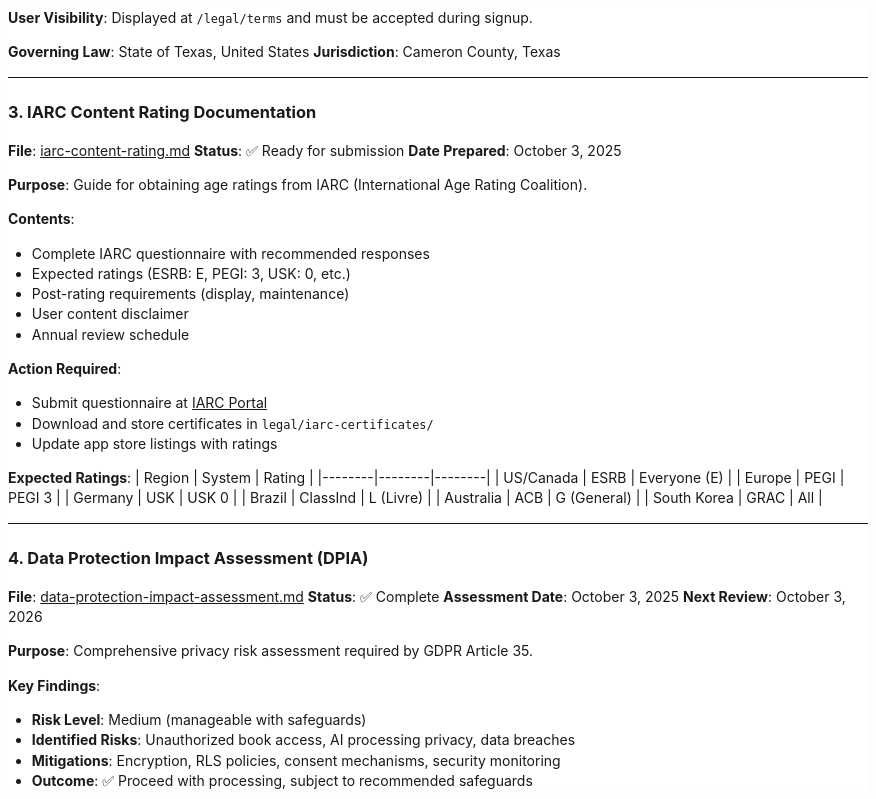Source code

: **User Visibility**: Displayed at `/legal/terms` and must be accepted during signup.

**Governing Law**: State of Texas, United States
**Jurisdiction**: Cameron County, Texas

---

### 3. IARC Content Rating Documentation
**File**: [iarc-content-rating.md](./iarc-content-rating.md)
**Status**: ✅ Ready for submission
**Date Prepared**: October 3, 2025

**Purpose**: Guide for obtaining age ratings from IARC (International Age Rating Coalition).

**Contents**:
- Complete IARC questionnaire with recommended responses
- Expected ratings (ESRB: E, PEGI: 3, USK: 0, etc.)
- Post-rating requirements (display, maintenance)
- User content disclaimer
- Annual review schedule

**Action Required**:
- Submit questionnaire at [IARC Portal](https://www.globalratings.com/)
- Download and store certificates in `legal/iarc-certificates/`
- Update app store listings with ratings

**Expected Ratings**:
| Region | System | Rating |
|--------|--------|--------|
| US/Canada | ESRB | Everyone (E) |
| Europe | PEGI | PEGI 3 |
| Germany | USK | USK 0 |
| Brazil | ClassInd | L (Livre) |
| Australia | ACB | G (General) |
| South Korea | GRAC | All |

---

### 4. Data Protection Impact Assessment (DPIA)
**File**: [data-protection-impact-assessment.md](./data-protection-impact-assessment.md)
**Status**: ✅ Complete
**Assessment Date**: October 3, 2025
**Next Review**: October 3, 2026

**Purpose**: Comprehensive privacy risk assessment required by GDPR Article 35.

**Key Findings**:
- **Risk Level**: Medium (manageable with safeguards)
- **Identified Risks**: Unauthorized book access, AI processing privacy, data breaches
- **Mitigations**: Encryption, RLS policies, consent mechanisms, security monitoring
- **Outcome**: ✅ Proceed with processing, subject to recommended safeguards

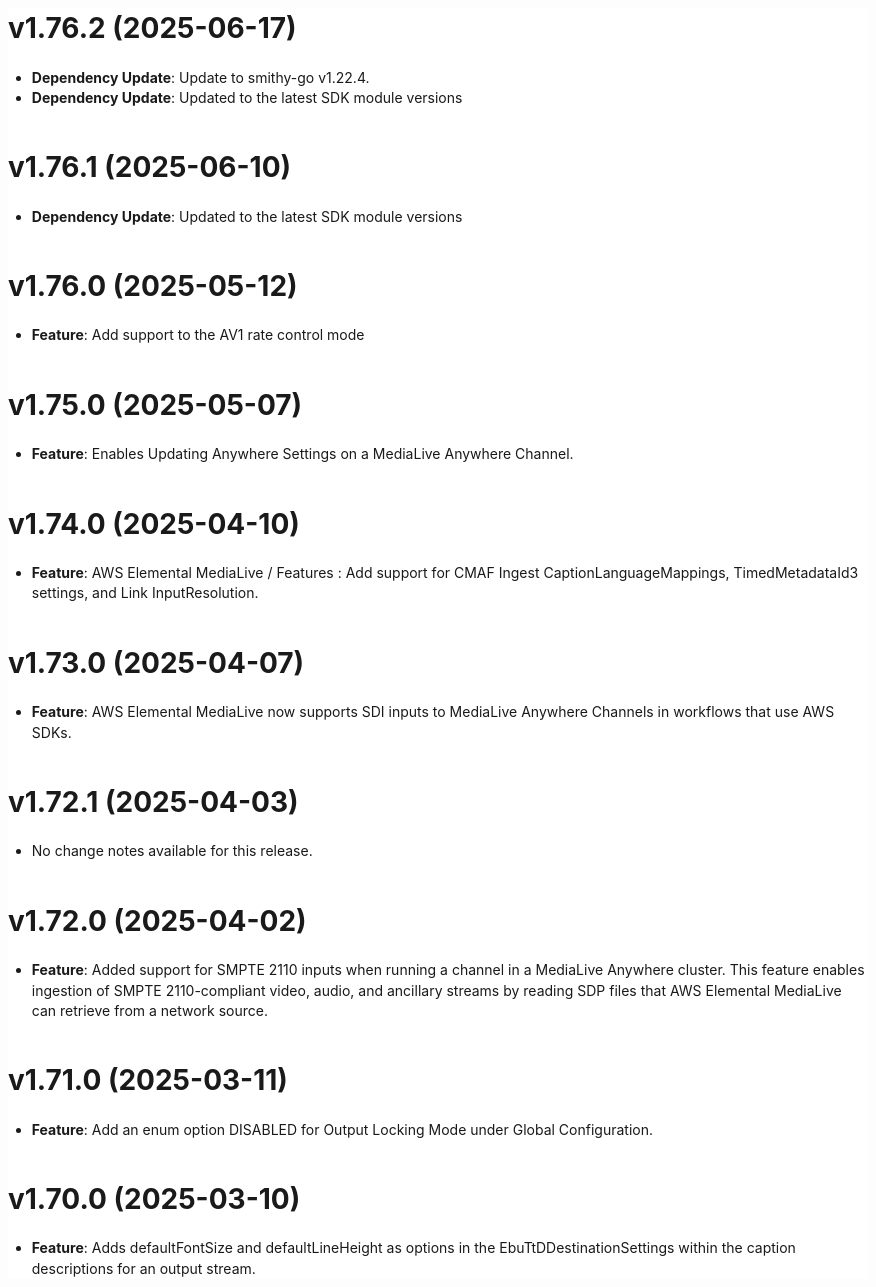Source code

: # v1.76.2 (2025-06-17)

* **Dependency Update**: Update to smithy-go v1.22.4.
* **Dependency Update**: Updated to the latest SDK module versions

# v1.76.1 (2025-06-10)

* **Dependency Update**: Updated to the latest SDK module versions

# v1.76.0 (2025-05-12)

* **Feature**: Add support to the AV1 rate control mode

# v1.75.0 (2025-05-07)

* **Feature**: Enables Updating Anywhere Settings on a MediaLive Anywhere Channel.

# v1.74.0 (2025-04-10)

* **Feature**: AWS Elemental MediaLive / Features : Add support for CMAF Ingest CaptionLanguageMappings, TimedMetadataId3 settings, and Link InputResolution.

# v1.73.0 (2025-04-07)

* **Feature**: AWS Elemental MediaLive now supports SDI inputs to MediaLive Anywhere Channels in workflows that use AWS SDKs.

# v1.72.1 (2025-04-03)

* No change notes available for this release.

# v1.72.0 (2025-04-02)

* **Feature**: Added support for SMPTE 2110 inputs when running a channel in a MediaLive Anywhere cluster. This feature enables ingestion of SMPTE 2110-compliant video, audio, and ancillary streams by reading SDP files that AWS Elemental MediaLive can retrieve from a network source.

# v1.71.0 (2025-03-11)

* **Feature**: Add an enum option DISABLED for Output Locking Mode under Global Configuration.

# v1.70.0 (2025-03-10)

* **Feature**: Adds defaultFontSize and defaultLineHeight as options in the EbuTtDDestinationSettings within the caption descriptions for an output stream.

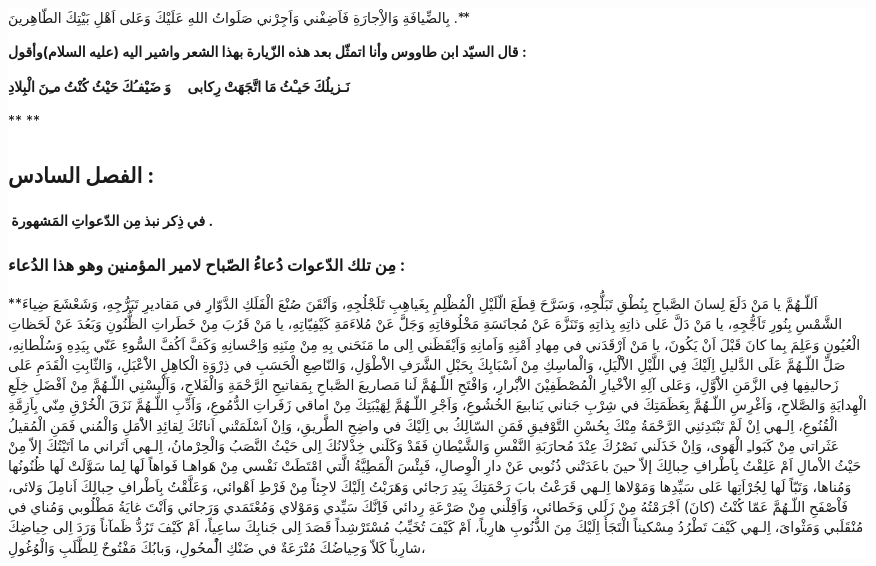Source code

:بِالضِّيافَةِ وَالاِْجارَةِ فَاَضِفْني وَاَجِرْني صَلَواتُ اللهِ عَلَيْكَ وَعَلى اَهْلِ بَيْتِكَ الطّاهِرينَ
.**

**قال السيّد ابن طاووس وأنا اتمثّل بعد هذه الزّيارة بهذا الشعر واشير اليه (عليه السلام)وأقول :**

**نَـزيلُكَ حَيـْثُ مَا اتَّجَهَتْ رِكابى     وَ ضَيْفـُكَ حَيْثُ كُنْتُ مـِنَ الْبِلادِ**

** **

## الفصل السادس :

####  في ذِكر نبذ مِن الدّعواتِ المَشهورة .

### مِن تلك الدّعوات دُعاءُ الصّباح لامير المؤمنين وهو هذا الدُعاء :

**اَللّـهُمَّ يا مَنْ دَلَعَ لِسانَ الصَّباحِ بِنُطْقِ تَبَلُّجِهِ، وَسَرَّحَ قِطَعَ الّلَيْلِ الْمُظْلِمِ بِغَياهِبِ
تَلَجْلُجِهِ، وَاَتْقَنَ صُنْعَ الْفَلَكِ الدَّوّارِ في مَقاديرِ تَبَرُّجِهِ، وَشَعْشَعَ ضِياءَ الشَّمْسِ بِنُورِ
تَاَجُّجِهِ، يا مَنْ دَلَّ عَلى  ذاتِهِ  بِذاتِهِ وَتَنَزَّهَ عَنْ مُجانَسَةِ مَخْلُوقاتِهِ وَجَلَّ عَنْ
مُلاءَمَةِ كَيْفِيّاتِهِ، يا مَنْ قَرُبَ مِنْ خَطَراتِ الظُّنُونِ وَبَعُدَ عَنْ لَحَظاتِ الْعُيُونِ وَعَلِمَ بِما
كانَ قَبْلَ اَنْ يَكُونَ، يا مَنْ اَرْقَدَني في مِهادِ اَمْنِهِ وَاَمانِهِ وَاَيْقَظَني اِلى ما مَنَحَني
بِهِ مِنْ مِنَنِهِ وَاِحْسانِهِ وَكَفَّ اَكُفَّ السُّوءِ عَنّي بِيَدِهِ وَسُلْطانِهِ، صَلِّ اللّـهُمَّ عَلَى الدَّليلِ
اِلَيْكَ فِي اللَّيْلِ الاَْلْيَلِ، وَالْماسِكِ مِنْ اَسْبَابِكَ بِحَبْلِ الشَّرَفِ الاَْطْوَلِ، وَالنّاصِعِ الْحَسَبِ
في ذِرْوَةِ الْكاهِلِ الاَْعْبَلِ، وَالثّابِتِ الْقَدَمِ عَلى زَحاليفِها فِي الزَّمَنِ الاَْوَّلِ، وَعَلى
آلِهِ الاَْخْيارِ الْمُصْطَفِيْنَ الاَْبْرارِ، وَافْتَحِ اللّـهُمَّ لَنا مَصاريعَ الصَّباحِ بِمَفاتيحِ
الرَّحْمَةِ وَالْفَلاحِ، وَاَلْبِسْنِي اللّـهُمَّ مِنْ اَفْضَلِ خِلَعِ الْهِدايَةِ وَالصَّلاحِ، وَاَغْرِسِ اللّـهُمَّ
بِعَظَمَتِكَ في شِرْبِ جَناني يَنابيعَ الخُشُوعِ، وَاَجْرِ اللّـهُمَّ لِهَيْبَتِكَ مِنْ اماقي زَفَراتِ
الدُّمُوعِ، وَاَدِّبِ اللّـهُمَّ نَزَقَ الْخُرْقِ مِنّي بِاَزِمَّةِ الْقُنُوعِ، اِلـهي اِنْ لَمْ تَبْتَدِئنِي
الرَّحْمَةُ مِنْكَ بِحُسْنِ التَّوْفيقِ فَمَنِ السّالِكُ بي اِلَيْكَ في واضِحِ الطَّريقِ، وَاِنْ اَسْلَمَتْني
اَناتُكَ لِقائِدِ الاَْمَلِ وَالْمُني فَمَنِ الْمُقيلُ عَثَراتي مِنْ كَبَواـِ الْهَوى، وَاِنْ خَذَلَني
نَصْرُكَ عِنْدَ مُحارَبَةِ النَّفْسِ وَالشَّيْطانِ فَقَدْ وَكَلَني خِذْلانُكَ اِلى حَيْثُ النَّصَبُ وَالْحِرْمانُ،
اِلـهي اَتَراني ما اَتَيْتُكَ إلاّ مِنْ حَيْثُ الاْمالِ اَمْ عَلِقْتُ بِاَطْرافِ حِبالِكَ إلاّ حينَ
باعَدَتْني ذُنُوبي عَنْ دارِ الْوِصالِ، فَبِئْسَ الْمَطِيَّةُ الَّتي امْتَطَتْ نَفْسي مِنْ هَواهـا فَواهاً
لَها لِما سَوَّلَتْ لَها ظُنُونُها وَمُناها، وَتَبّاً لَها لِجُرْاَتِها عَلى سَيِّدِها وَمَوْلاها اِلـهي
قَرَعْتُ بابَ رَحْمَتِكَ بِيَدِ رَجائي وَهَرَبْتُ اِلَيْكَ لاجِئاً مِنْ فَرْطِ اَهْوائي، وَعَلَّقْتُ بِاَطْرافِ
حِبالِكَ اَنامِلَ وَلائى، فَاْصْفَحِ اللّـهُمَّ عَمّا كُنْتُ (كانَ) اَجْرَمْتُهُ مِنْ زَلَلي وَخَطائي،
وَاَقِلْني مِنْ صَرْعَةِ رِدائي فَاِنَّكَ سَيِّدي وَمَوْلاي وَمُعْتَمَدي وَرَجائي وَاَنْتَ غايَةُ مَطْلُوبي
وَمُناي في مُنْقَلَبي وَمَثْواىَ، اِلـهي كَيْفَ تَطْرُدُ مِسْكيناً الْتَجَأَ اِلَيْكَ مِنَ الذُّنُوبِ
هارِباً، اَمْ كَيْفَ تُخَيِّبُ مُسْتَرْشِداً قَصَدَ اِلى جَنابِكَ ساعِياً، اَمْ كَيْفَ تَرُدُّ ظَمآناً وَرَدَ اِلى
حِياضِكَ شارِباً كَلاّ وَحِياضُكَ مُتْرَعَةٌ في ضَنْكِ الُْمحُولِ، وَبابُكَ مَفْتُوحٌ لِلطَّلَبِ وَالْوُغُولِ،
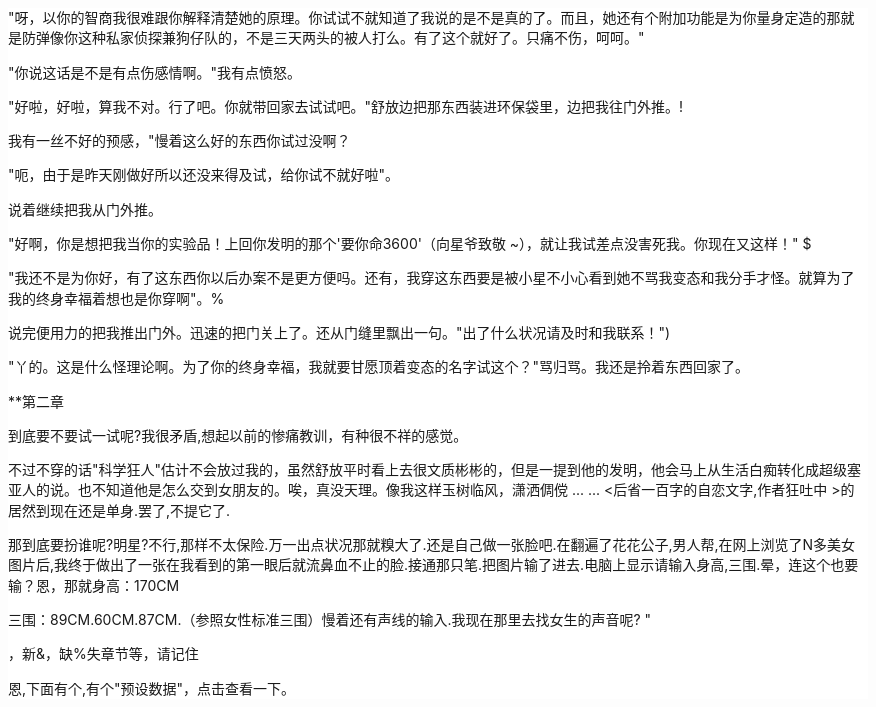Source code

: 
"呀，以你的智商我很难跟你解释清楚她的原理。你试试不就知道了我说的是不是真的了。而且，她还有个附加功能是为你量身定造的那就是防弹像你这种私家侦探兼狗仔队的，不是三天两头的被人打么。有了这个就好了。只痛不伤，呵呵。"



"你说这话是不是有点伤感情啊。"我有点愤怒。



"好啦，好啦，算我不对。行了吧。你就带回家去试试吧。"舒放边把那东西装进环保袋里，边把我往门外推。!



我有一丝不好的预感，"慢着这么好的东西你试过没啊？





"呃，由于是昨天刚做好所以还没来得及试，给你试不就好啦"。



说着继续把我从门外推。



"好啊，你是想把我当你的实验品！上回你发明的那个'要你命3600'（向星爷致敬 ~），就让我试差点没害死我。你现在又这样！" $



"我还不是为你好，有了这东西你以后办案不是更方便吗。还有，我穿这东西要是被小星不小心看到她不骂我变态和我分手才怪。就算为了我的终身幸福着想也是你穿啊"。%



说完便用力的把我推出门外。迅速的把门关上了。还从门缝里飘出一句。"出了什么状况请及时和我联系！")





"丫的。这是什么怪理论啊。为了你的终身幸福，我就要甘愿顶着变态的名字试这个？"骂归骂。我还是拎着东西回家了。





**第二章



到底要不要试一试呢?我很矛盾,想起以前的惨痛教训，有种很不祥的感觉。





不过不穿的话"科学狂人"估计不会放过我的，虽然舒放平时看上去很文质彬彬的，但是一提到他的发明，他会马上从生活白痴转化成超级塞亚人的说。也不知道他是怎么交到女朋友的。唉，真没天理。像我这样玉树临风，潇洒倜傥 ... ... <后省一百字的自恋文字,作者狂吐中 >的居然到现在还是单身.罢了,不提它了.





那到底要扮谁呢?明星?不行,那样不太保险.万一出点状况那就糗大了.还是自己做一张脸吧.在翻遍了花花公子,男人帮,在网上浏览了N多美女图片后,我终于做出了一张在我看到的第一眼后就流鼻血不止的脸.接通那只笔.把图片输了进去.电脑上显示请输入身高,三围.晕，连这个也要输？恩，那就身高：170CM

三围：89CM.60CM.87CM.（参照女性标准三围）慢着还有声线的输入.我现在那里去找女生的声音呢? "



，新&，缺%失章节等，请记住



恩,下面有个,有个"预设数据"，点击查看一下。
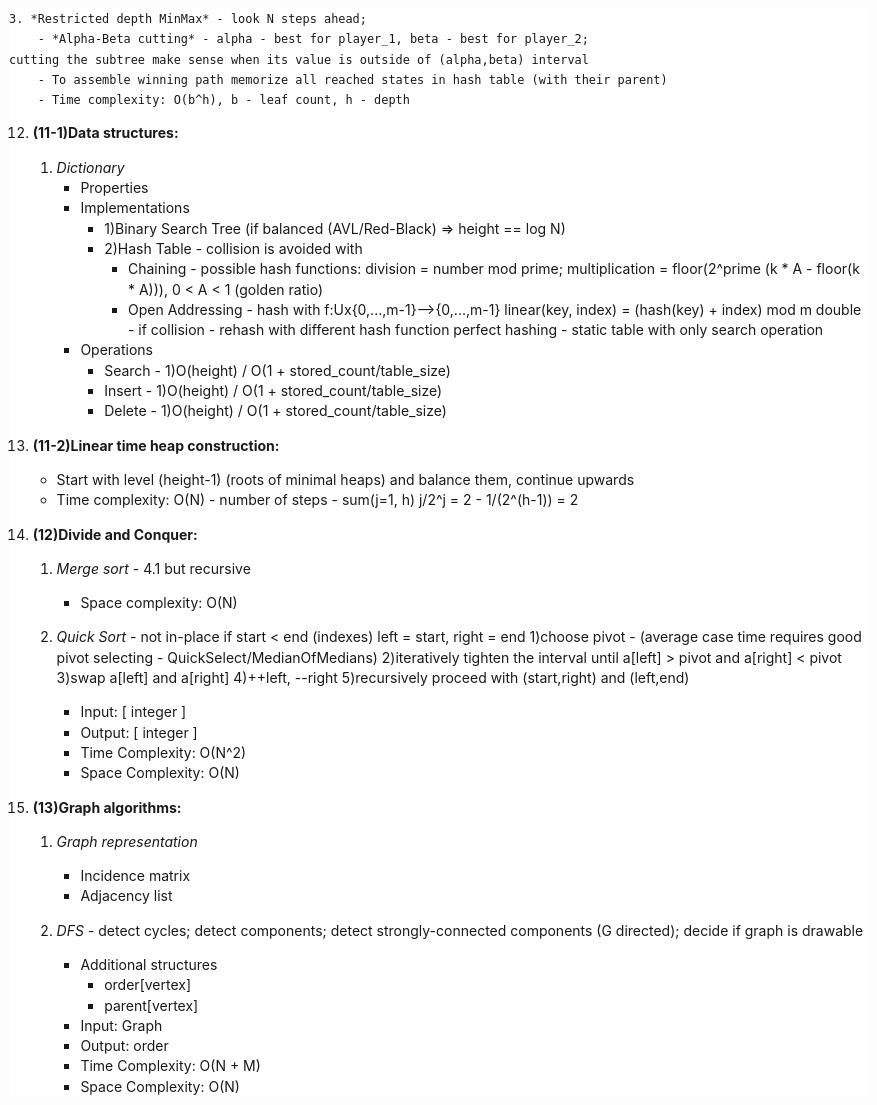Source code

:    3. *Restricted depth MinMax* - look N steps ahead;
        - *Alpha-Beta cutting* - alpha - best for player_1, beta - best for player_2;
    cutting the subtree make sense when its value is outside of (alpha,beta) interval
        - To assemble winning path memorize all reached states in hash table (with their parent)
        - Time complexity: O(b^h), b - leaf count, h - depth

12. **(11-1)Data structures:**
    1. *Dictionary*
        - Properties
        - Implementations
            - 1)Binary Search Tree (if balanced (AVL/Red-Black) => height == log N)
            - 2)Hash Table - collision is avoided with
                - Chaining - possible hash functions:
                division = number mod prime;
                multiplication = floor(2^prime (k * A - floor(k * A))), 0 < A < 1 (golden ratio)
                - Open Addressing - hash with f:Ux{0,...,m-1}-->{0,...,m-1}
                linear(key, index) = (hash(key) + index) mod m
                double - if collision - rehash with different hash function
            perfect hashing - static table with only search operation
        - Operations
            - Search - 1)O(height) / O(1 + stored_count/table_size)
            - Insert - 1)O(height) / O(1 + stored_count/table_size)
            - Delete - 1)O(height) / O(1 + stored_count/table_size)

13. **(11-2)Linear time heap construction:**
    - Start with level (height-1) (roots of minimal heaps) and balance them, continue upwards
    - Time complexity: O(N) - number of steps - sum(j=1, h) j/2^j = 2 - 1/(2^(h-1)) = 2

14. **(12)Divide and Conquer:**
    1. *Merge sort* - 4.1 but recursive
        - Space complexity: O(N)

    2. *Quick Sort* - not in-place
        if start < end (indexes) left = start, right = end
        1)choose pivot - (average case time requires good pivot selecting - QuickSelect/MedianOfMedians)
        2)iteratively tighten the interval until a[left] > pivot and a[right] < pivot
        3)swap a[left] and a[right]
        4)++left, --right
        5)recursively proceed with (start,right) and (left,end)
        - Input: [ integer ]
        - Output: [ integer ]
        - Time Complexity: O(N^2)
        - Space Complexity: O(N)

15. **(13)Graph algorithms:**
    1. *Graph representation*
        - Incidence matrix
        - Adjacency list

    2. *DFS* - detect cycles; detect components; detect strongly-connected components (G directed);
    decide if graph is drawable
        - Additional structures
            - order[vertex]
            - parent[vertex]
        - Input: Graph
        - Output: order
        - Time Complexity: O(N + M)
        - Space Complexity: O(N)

**EXERCISE PROMPT:** When you reach the line holding "GDPR Article 35." in the listing above, begin retyping exactly, and stop once the line holding "# v1.73.0 (2025-04-07)" is done; pictures stay out.

**ANSWER:**
**Purpose**: Comprehensive privacy risk assessment required by GDPR Article 35.

**Key Findings**:
- **Risk Level**: Medium (manageable with safeguards)
- **Identified Risks**: Unauthorized book access, AI processing privacy, data breaches
- **Mitigations**: Encryption, RLS policies, consent mechanisms, security monitoring
- **Outcome**: ✅ Proceed with processing, subject to recommended safeguards

Source code

: # v1.76.2 (2025-06-17)

* **Dependency Update**: Update to smithy-go v1.22.4.
* **Dependency Update**: Updated to the latest SDK module versions

# v1.76.1 (2025-06-10)

* **Dependency Update**: Updated to the latest SDK module versions

# v1.76.0 (2025-05-12)

* **Feature**: Add support to the AV1 rate control mode

# v1.75.0 (2025-05-07)

* **Feature**: Enables Updating Anywhere Settings on a MediaLive Anywhere Channel.

# v1.74.0 (2025-04-10)

* **Feature**: AWS Elemental MediaLive / Features : Add support for CMAF Ingest CaptionLanguageMappings, TimedMetadataId3 settings, and Link InputResolution.

# v1.73.0 (2025-04-07)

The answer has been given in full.